Radical Compassion is incredibly personal, too. More than anything else, it reads like Fr. Smith's diary of his time working in Portland, Oregon's Old Town, the neighborhood that is home to the homeless, but the two could not be more radically different. While Ehrenreich focused upon the business and economics of poverty, Fr. Smith turns his attention toward the people. Stories of people who touched his life and memorable incidents are loosely grouped together by themes like mental illness, love, prison, addiction and death. He writes about the chronic alcholic who gave Fr. Smith five dollars at a baseball game to buy himself a hot dog and beer. He remembers the long death of a man with HIV. Spontaneous prayers are interspersed. There are no numbers or calls to action in Radical Compassion. All Fr. Smith offers are his humble memories and how the heart of God, the poor, committed companions and friends have allowed him to keep going in this work.

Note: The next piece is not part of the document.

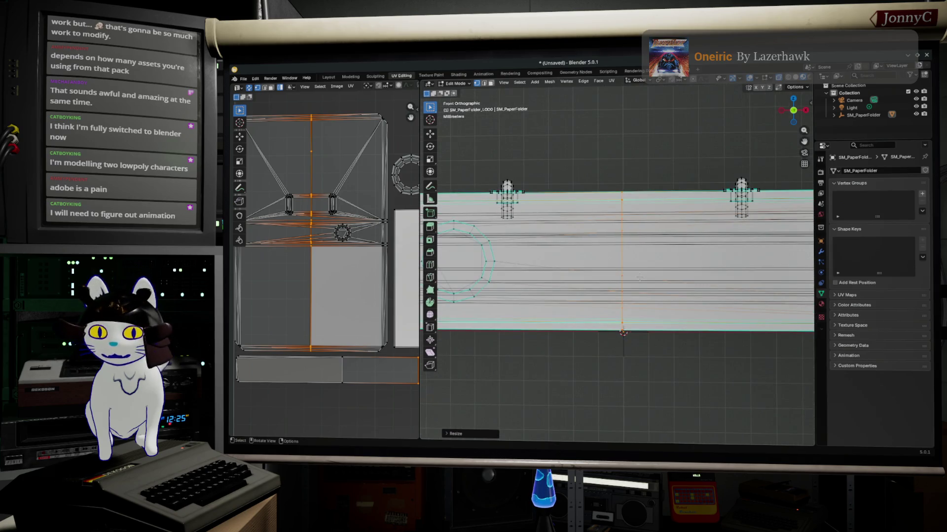
pyautogui.press('m')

I wrote earlier that it is unfair to directly compare these two books. Afterall, their purposes are entirely different. Ehrenreich wants to change the world or, at least, the economic systems which undergird it. Fr. Smith wants to be a better person. Both messages have their value, but I prefer Fr. Smith. Not all of us are going to be in a position to improve the lot of the working poor or homeless. If they come up on the ballot, we might vote for change, but we won't be running for office or managing campaigns ourselves. We can always use Fr. Smith's compassion and humility, however.

Friday, June 19

A Year (or Two) in Kenya: Feelings at the onset

In just under a month I will be leaving the United States. I have no intention of coming back for at least a year. Maybe two. I'll probably make that decision about this time next year. I'll be working at an orphanage just outside of Nakuru, Kenya, with the International Humanity Foundation, the same organization I went with to Jakarta last summer.

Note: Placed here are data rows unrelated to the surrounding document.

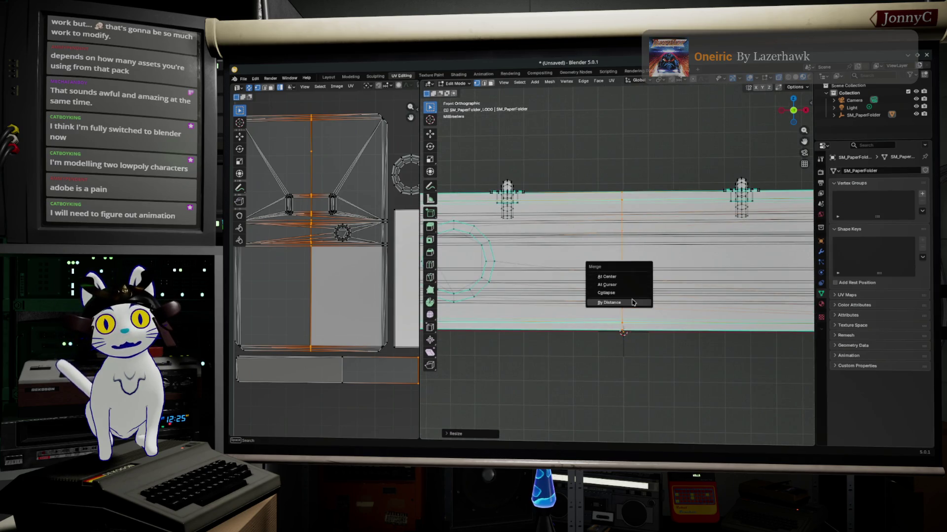
pyautogui.click(631, 302)
pyautogui.moveTo(657, 314)
pyautogui.mouseDown(button='middle')
pyautogui.moveTo(674, 360)
pyautogui.moveTo(664, 283)
pyautogui.moveTo(621, 340)
pyautogui.moveTo(630, 246)
pyautogui.mouseUp(button='middle')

By now, this is fairly common knowledge among my family and friends and acquaintances and those with whom I interact semi-regularly. It tends to come up when people ask me about my plans after graduation, and now, as the date for departure comes ever nearer, they're beginning to ask how I feel about the whole thing. Excited? Nervous? The simple answer? Yeah, I am.

Of course, I'm excited. The world is a big place. Enormous, really. So far I've managed to spend copious amounts of time only in northern Minnesota, eastern Washington and southern Germany. There is an awful lot more to this world than that and visiting ethnic restaurants can take me only so far in knowing the rest. This next year is going to be something completely different. Africa, much less Kenya, is an entirely new continent to me. New people, new languages, new cultures, new foods, new sights, new everything. Is it even possible to not be excited for coming to a land wholly outside the experiences of my life so far? When every day promises to teach me something I did not before know?

Of course, I'm nervous. This is not going to be a vacation. I am going to work. I am going to teach English. I am going to be at least partially responsible for the well-being, safety, health, happiness and education of over a hundred children whose mother tongue is a language I do not understand at all. On a daily basis I will be interacting with people who speak a different language, live a different culture and relate to people differently. There is no doubt that I will make mistakes along the way and shame myself or those I am with. All I can really do is hope none of these gaffes will be too heinous.

I hope this is a healthy attitude to approach the coming year with: an excitement for the new and unusual tempered by an awareness of the challenges. Otherwise I might be in for a rough go of it at the beginning.

In any case, I hope you all, my faithful readers, are excited. If nothing else, this year (or two) abroad will provide some fresh grist for the mill that Spice of Life is. That ought to be fun.